Extracted material:
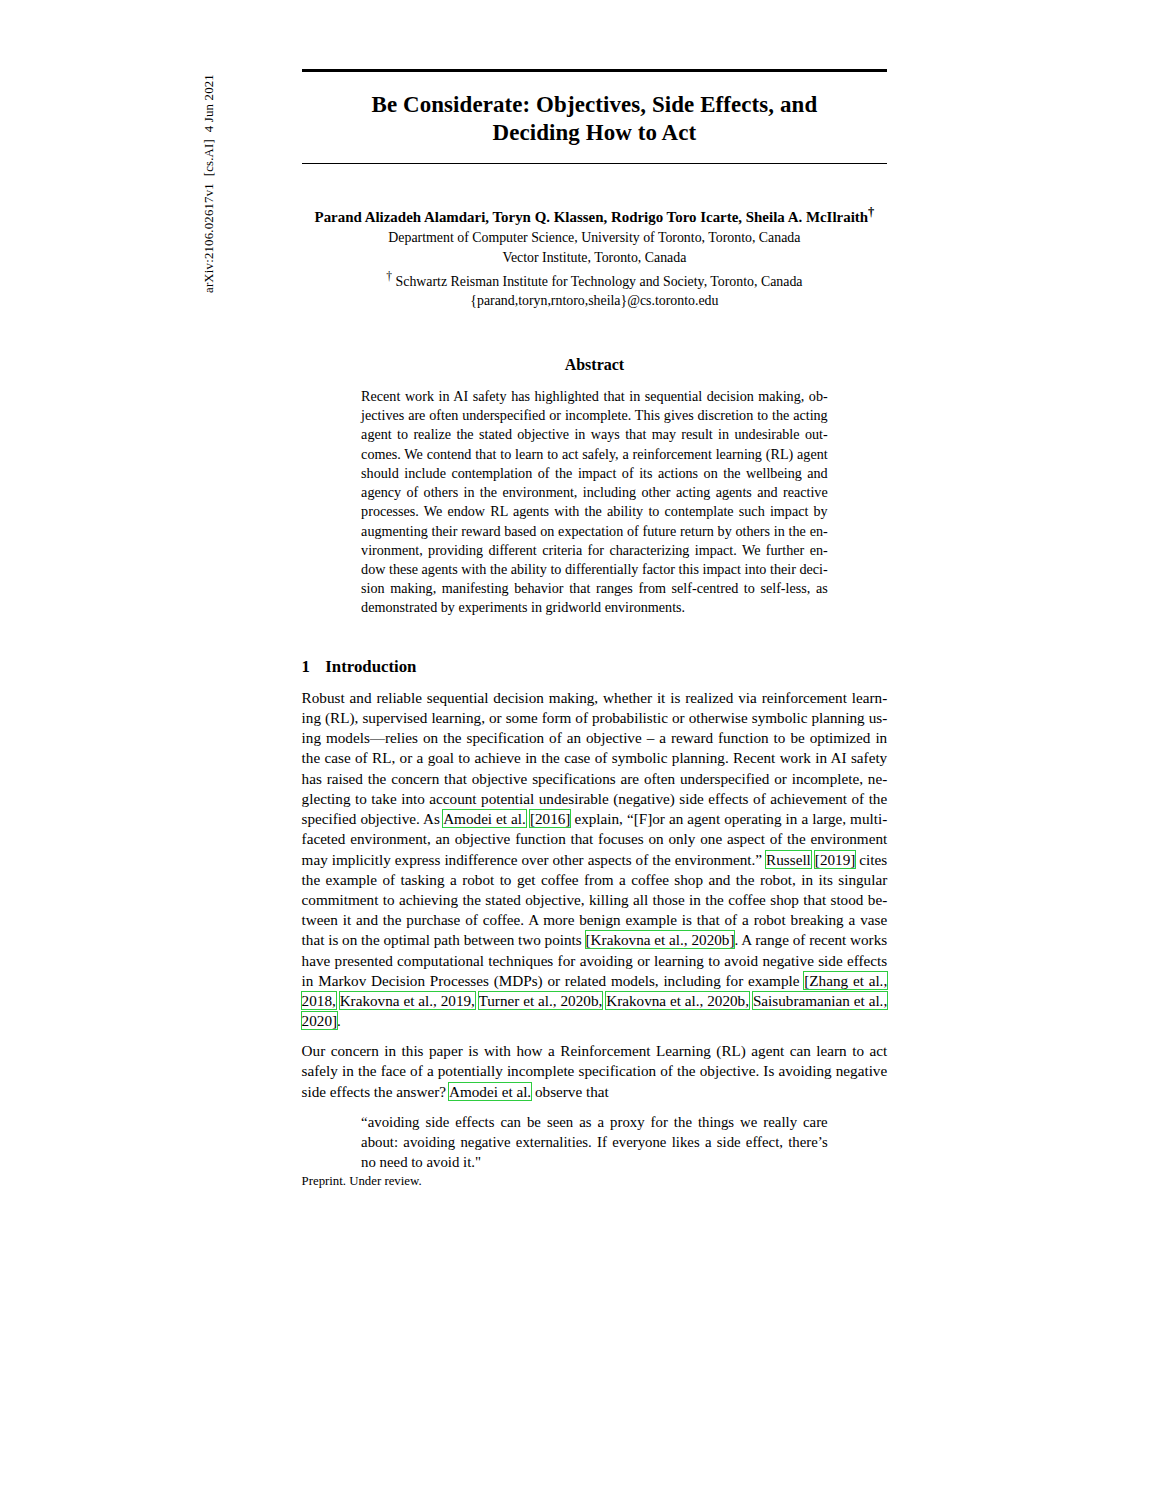arXiv:2106.02617v1 [cs.AI] 4 Jun 2021
Be Considerate: Objectives, Side Effects, and
Deciding How to Act
Parand Alizadeh Alamdari, Toryn Q. Klassen, Rodrigo Toro Icarte, Sheila A. McIlraith†
Department of Computer Science, University of Toronto, Toronto, Canada
Vector Institute, Toronto, Canada
† Schwartz Reisman Institute for Technology and Society, Toronto, Canada
{parand,toryn,rntoro,sheila}@cs.toronto.edu
Abstract
Recent work in AI safety has highlighted that in sequential decision making, objectives are often underspecified or incomplete. This gives discretion to the acting agent to realize the stated objective in ways that may result in undesirable outcomes. We contend that to learn to act safely, a reinforcement learning (RL) agent should include contemplation of the impact of its actions on the wellbeing and agency of others in the environment, including other acting agents and reactive processes. We endow RL agents with the ability to contemplate such impact by augmenting their reward based on expectation of future return by others in the environment, providing different criteria for characterizing impact. We further endow these agents with the ability to differentially factor this impact into their decision making, manifesting behavior that ranges from self-centred to self-less, as demonstrated by experiments in gridworld environments.
1 Introduction
Robust and reliable sequential decision making, whether it is realized via reinforcement learning (RL), supervised learning, or some form of probabilistic or otherwise symbolic planning using models—relies on the specification of an objective – a reward function to be optimized in the case of RL, or a goal to achieve in the case of symbolic planning. Recent work in AI safety has raised the concern that objective specifications are often underspecified or incomplete, neglecting to take into account potential undesirable (negative) side effects of achievement of the specified objective. As Amodei et al. [2016] explain, “[F]or an agent operating in a large, multifaceted environment, an objective function that focuses on only one aspect of the environment may implicitly express indifference over other aspects of the environment.” Russell [2019] cites the example of tasking a robot to get coffee from a coffee shop and the robot, in its singular commitment to achieving the stated objective, killing all those in the coffee shop that stood between it and the purchase of coffee. A more benign example is that of a robot breaking a vase that is on the optimal path between two points [Krakovna et al., 2020b]. A range of recent works have presented computational techniques for avoiding or learning to avoid negative side effects in Markov Decision Processes (MDPs) or related models, including for example [Zhang et al., 2018, Krakovna et al., 2019, Turner et al., 2020b, Krakovna et al., 2020b, Saisubramanian et al., 2020].
Our concern in this paper is with how a Reinforcement Learning (RL) agent can learn to act safely in the face of a potentially incomplete specification of the objective. Is avoiding negative side effects the answer? Amodei et al. observe that
“avoiding side effects can be seen as a proxy for the things we really care about: avoiding negative externalities. If everyone likes a side effect, there’s no need to avoid it."
Preprint. Under review.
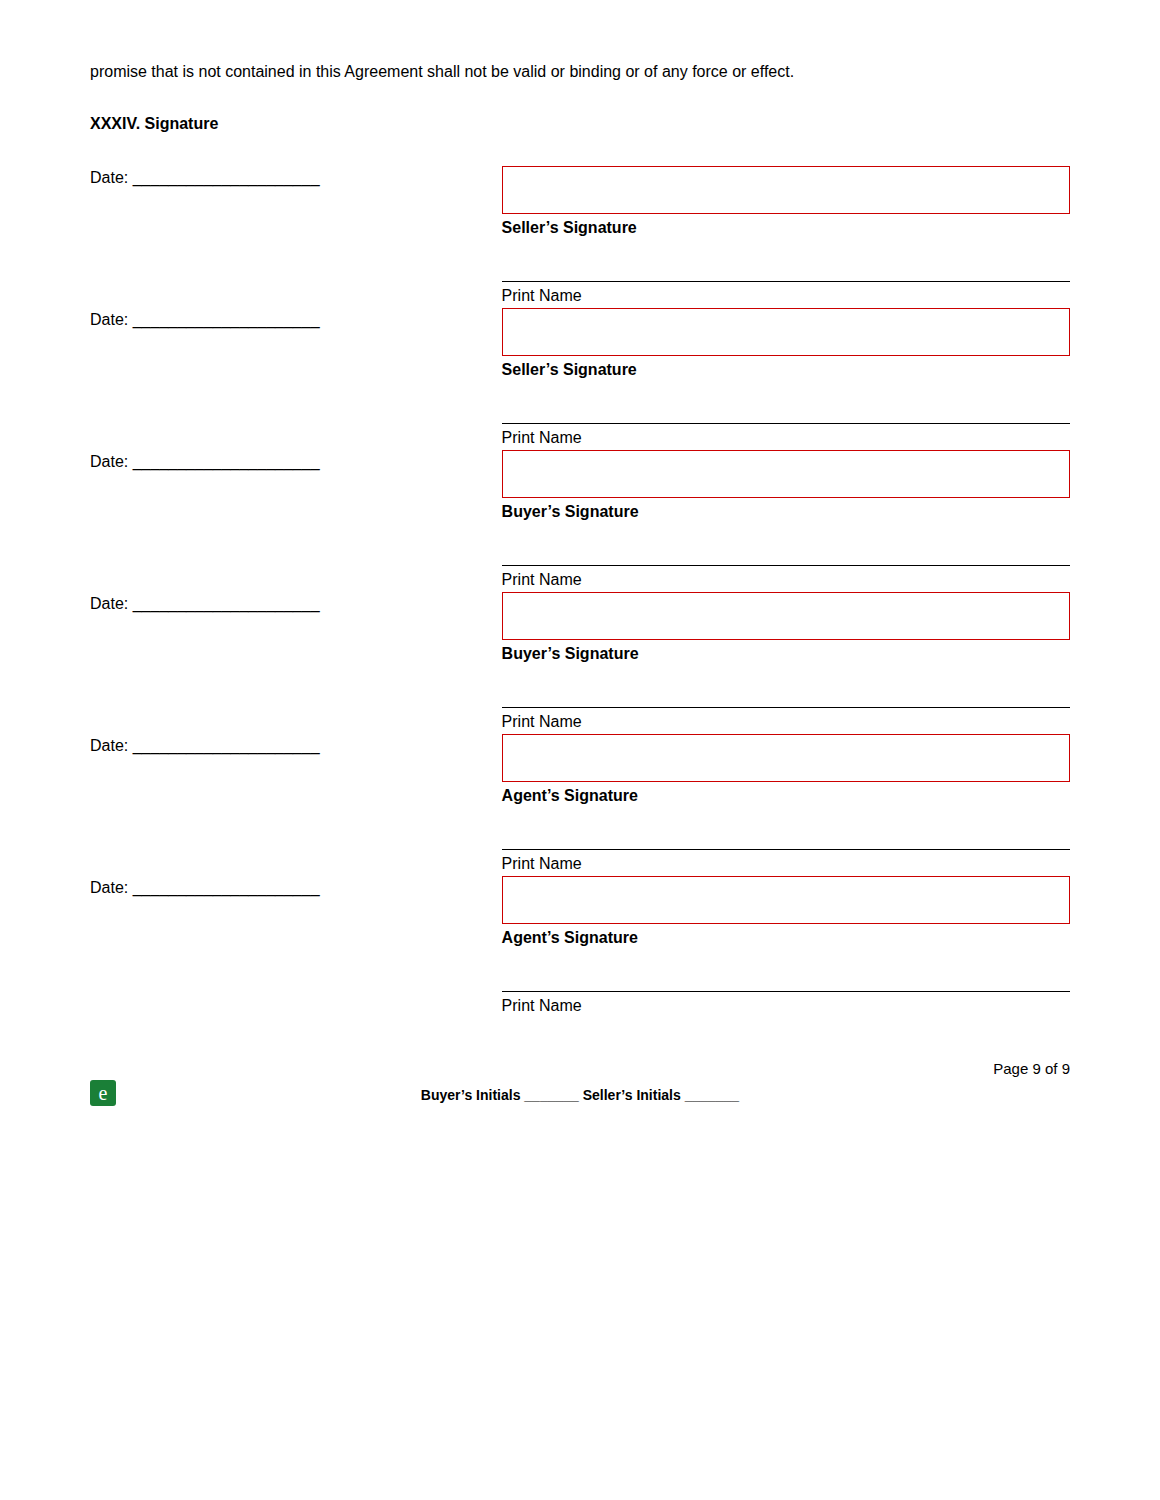promise that is not contained in this Agreement shall not be valid or binding or of any force or effect.
XXXIV. Signature
| Date: _____________________ | Seller’s Signature |
| | Print Name |
| Date: _____________________ | Seller’s Signature |
| | Print Name |
| Date: _____________________ | Buyer’s Signature |
| | Print Name |
| Date: _____________________ | Buyer’s Signature |
| | Print Name |
| Date: _____________________ | Agent’s Signature |
| | Print Name |
| Date: _____________________ | Agent’s Signature |
| | Print Name |
e
Page 9 of 9
Buyer’s Initials _______ Seller’s Initials _______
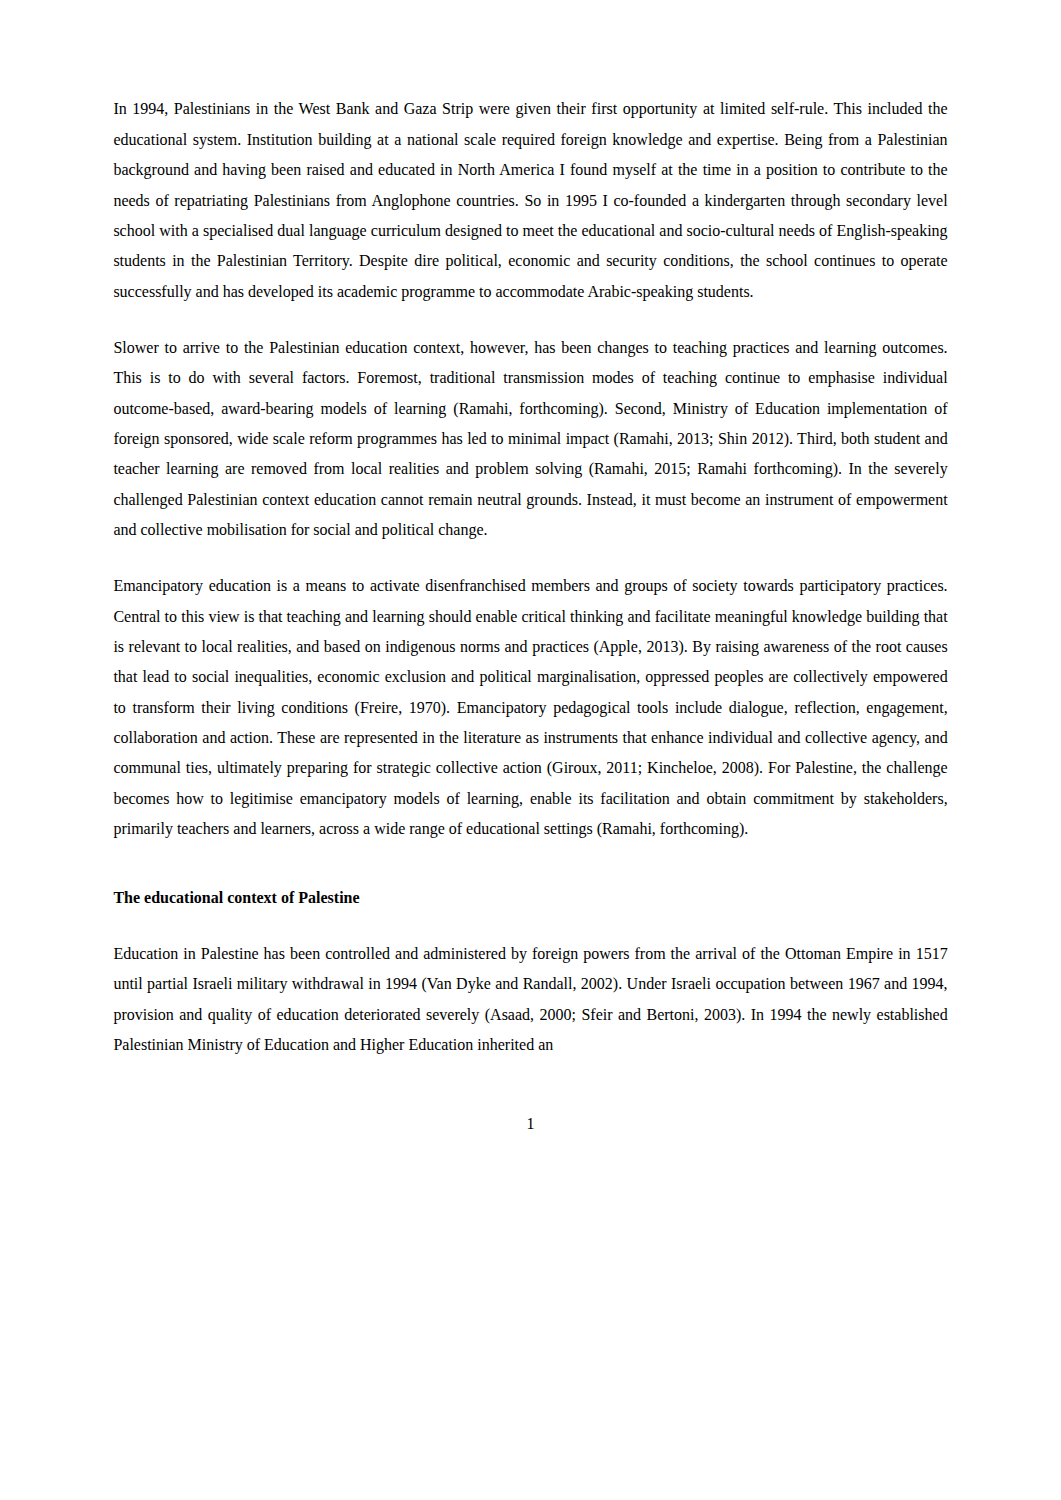In 1994, Palestinians in the West Bank and Gaza Strip were given their first opportunity at limited self-rule. This included the educational system. Institution building at a national scale required foreign knowledge and expertise. Being from a Palestinian background and having been raised and educated in North America I found myself at the time in a position to contribute to the needs of repatriating Palestinians from Anglophone countries. So in 1995 I co-founded a kindergarten through secondary level school with a specialised dual language curriculum designed to meet the educational and socio-cultural needs of English-speaking students in the Palestinian Territory. Despite dire political, economic and security conditions, the school continues to operate successfully and has developed its academic programme to accommodate Arabic-speaking students.
Slower to arrive to the Palestinian education context, however, has been changes to teaching practices and learning outcomes. This is to do with several factors. Foremost, traditional transmission modes of teaching continue to emphasise individual outcome-based, award-bearing models of learning (Ramahi, forthcoming). Second, Ministry of Education implementation of foreign sponsored, wide scale reform programmes has led to minimal impact (Ramahi, 2013; Shin 2012). Third, both student and teacher learning are removed from local realities and problem solving (Ramahi, 2015; Ramahi forthcoming). In the severely challenged Palestinian context education cannot remain neutral grounds. Instead, it must become an instrument of empowerment and collective mobilisation for social and political change.
Emancipatory education is a means to activate disenfranchised members and groups of society towards participatory practices. Central to this view is that teaching and learning should enable critical thinking and facilitate meaningful knowledge building that is relevant to local realities, and based on indigenous norms and practices (Apple, 2013). By raising awareness of the root causes that lead to social inequalities, economic exclusion and political marginalisation, oppressed peoples are collectively empowered to transform their living conditions (Freire, 1970). Emancipatory pedagogical tools include dialogue, reflection, engagement, collaboration and action. These are represented in the literature as instruments that enhance individual and collective agency, and communal ties, ultimately preparing for strategic collective action (Giroux, 2011; Kincheloe, 2008). For Palestine, the challenge becomes how to legitimise emancipatory models of learning, enable its facilitation and obtain commitment by stakeholders, primarily teachers and learners, across a wide range of educational settings (Ramahi, forthcoming).
The educational context of Palestine
Education in Palestine has been controlled and administered by foreign powers from the arrival of the Ottoman Empire in 1517 until partial Israeli military withdrawal in 1994 (Van Dyke and Randall, 2002). Under Israeli occupation between 1967 and 1994, provision and quality of education deteriorated severely (Asaad, 2000; Sfeir and Bertoni, 2003). In 1994 the newly established Palestinian Ministry of Education and Higher Education inherited an
1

Task directions:
Pictures are to be left out; all other data must be returned exactly.

Your response:
arXiv:2106.02617v1 [cs.AI] 4 Jun 2021
Be Considerate: Objectives, Side Effects, and
Deciding How to Act
Parand Alizadeh Alamdari, Toryn Q. Klassen, Rodrigo Toro Icarte, Sheila A. McIlraith†
Department of Computer Science, University of Toronto, Toronto, Canada
Vector Institute, Toronto, Canada
† Schwartz Reisman Institute for Technology and Society, Toronto, Canada
{parand,toryn,rntoro,sheila}@cs.toronto.edu
Abstract
Recent work in AI safety has highlighted that in sequential decision making, objectives are often underspecified or incomplete. This gives discretion to the acting agent to realize the stated objective in ways that may result in undesirable outcomes. We contend that to learn to act safely, a reinforcement learning (RL) agent should include contemplation of the impact of its actions on the wellbeing and agency of others in the environment, including other acting agents and reactive processes. We endow RL agents with the ability to contemplate such impact by augmenting their reward based on expectation of future return by others in the environment, providing different criteria for characterizing impact. We further endow these agents with the ability to differentially factor this impact into their decision making, manifesting behavior that ranges from self-centred to self-less, as demonstrated by experiments in gridworld environments.
1 Introduction
Robust and reliable sequential decision making, whether it is realized via reinforcement learning (RL), supervised learning, or some form of probabilistic or otherwise symbolic planning using models—relies on the specification of an objective – a reward function to be optimized in the case of RL, or a goal to achieve in the case of symbolic planning. Recent work in AI safety has raised the concern that objective specifications are often underspecified or incomplete, neglecting to take into account potential undesirable (negative) side effects of achievement of the specified objective. As Amodei et al. [2016] explain, “[F]or an agent operating in a large, multifaceted environment, an objective function that focuses on only one aspect of the environment may implicitly express indifference over other aspects of the environment.” Russell [2019] cites the example of tasking a robot to get coffee from a coffee shop and the robot, in its singular commitment to achieving the stated objective, killing all those in the coffee shop that stood between it and the purchase of coffee. A more benign example is that of a robot breaking a vase that is on the optimal path between two points [Krakovna et al., 2020b]. A range of recent works have presented computational techniques for avoiding or learning to avoid negative side effects in Markov Decision Processes (MDPs) or related models, including for example [Zhang et al., 2018, Krakovna et al., 2019, Turner et al., 2020b, Krakovna et al., 2020b, Saisubramanian et al., 2020].
Our concern in this paper is with how a Reinforcement Learning (RL) agent can learn to act safely in the face of a potentially incomplete specification of the objective. Is avoiding negative side effects the answer? Amodei et al. observe that
“avoiding side effects can be seen as a proxy for the things we really care about: avoiding negative externalities. If everyone likes a side effect, there’s no need to avoid it."
Preprint. Under review.
promise that is not contained in this Agreement shall not be valid or binding or of any force or effect.
XXXIV. Signature
| Date: _____________________ | Seller’s Signature |
| | Print Name |
| Date: _____________________ | Seller’s Signature |
| | Print Name |
| Date: _____________________ | Buyer’s Signature |
| | Print Name |
| Date: _____________________ | Buyer’s Signature |
| | Print Name |
| Date: _____________________ | Agent’s Signature |
| | Print Name |
| Date: _____________________ | Agent’s Signature |
| | Print Name |
e
Page 9 of 9
Buyer’s Initials _______ Seller’s Initials _______
In 1994, Palestinians in the West Bank and Gaza Strip were given their first opportunity at limited self-rule. This included the educational system. Institution building at a national scale required foreign knowledge and expertise. Being from a Palestinian background and having been raised and educated in North America I found myself at the time in a position to contribute to the needs of repatriating Palestinians from Anglophone countries. So in 1995 I co-founded a kindergarten through secondary level school with a specialised dual language curriculum designed to meet the educational and socio-cultural needs of English-speaking students in the Palestinian Territory. Despite dire political, economic and security conditions, the school continues to operate successfully and has developed its academic programme to accommodate Arabic-speaking students.
Slower to arrive to the Palestinian education context, however, has been changes to teaching practices and learning outcomes. This is to do with several factors. Foremost, traditional transmission modes of teaching continue to emphasise individual outcome-based, award-bearing models of learning (Ramahi, forthcoming). Second, Ministry of Education implementation of foreign sponsored, wide scale reform programmes has led to minimal impact (Ramahi, 2013; Shin 2012). Third, both student and teacher learning are removed from local realities and problem solving (Ramahi, 2015; Ramahi forthcoming). In the severely challenged Palestinian context education cannot remain neutral grounds. Instead, it must become an instrument of empowerment and collective mobilisation for social and political change.
Emancipatory education is a means to activate disenfranchised members and groups of society towards participatory practices. Central to this view is that teaching and learning should enable critical thinking and facilitate meaningful knowledge building that is relevant to local realities, and based on indigenous norms and practices (Apple, 2013). By raising awareness of the root causes that lead to social inequalities, economic exclusion and political marginalisation, oppressed peoples are collectively empowered to transform their living conditions (Freire, 1970). Emancipatory pedagogical tools include dialogue, reflection, engagement, collaboration and action. These are represented in the literature as instruments that enhance individual and collective agency, and communal ties, ultimately preparing for strategic collective action (Giroux, 2011; Kincheloe, 2008). For Palestine, the challenge becomes how to legitimise emancipatory models of learning, enable its facilitation and obtain commitment by stakeholders, primarily teachers and learners, across a wide range of educational settings (Ramahi, forthcoming).
The educational context of Palestine
Education in Palestine has been controlled and administered by foreign powers from the arrival of the Ottoman Empire in 1517 until partial Israeli military withdrawal in 1994 (Van Dyke and Randall, 2002). Under Israeli occupation between 1967 and 1994, provision and quality of education deteriorated severely (Asaad, 2000; Sfeir and Bertoni, 2003). In 1994 the newly established Palestinian Ministry of Education and Higher Education inherited an
1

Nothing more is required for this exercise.